- **WRITTEN EXERCISE**: Copy the items below line for line, keeping every character as it is, and leave the pictures out of your copy.

AVAILABLE RECORDS start

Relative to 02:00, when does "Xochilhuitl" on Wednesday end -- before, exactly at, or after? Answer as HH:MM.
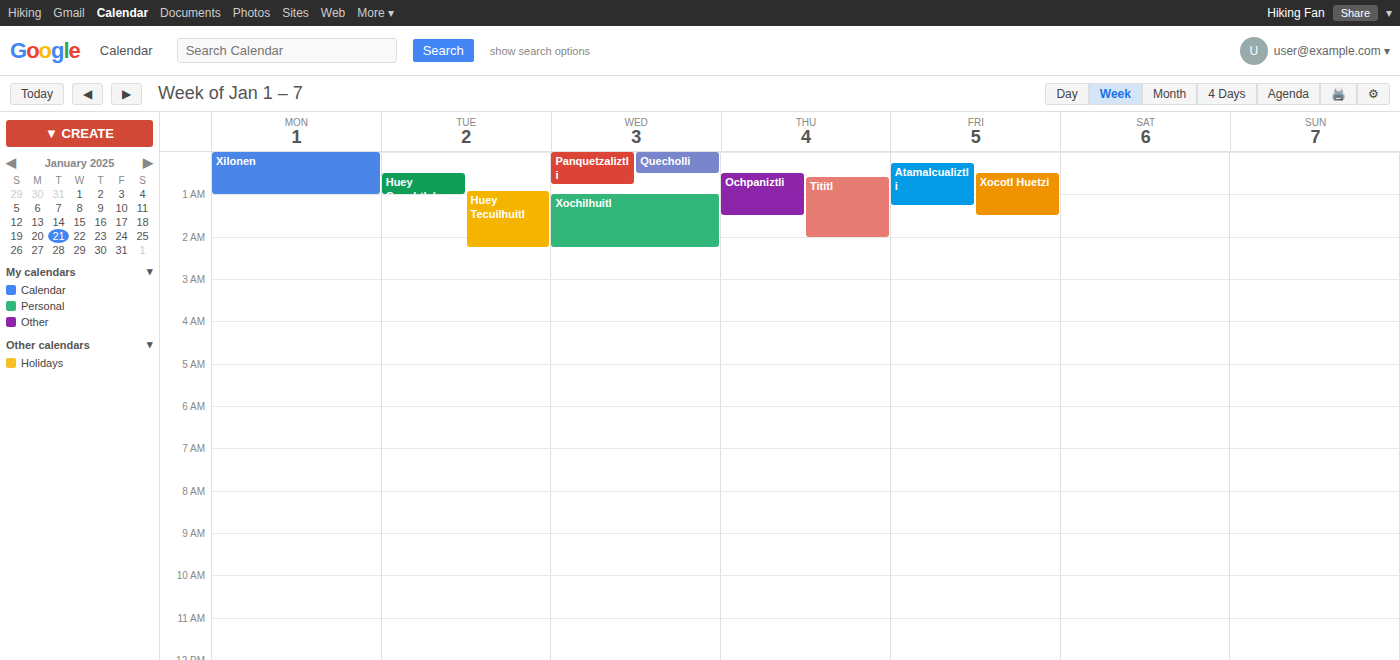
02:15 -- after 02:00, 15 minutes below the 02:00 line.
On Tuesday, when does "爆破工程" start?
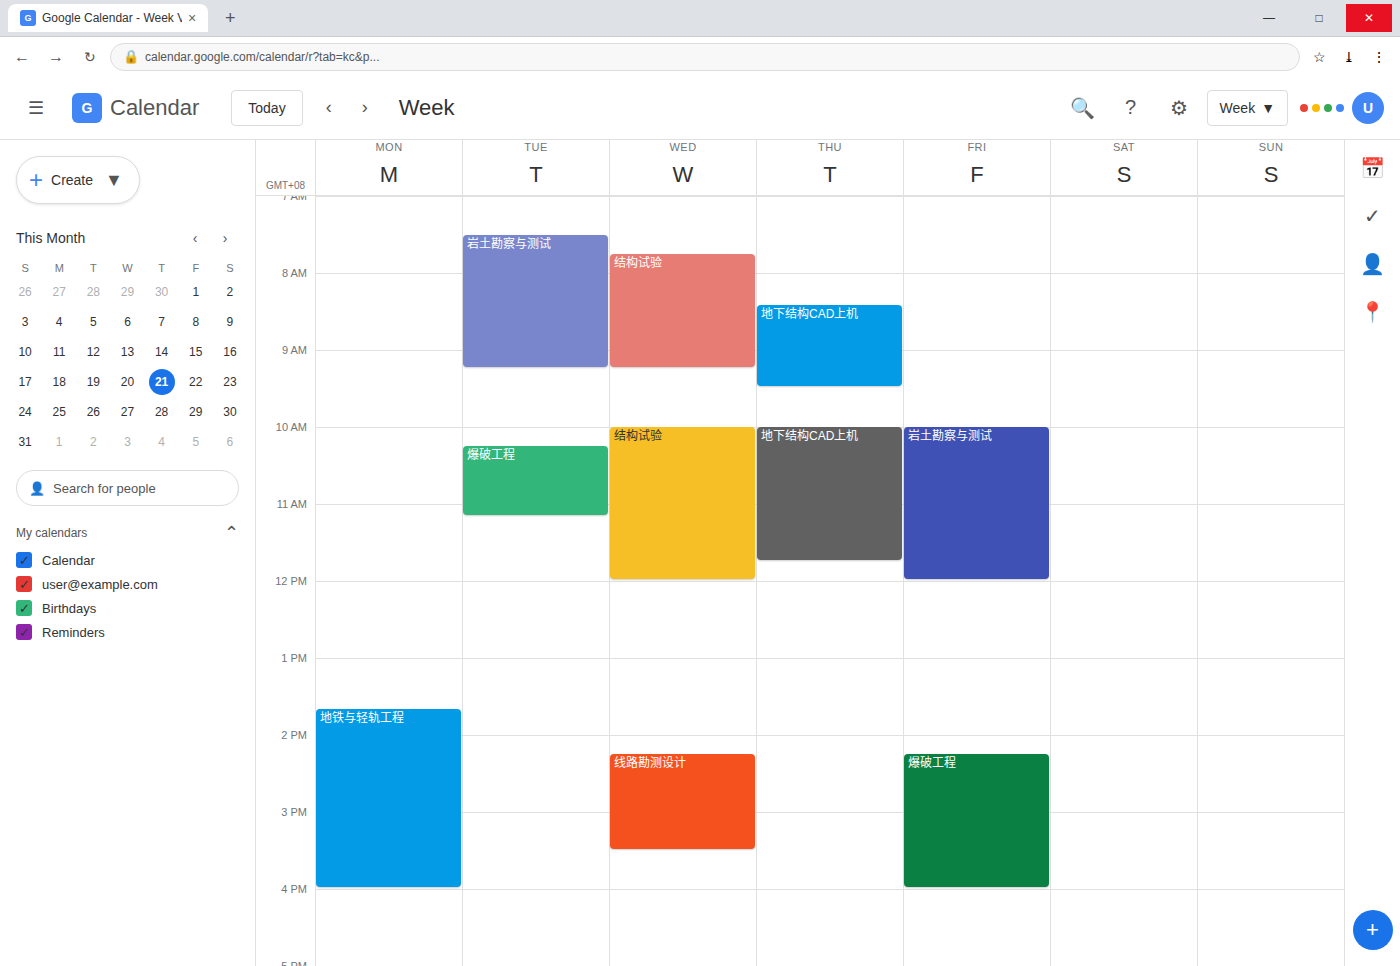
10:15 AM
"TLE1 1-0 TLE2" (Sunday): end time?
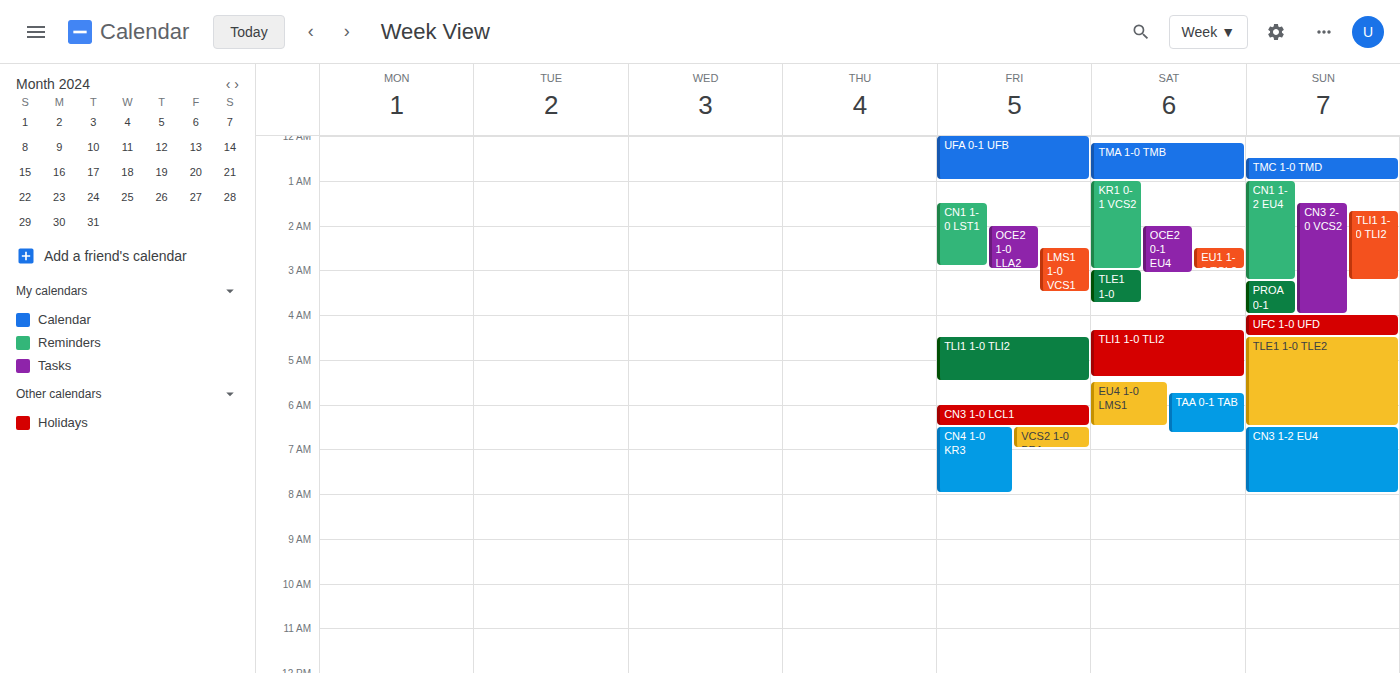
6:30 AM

AVAILABLE RECORDS end

- **WRITTEN ANSWER**:
Relative to 02:00, when does "Xochilhuitl" on Wednesday end -- before, exactly at, or after? Answer as HH:MM.
02:15 -- after 02:00, 15 minutes below the 02:00 line.
On Tuesday, when does "爆破工程" start?
10:15 AM
"TLE1 1-0 TLE2" (Sunday): end time?
6:30 AM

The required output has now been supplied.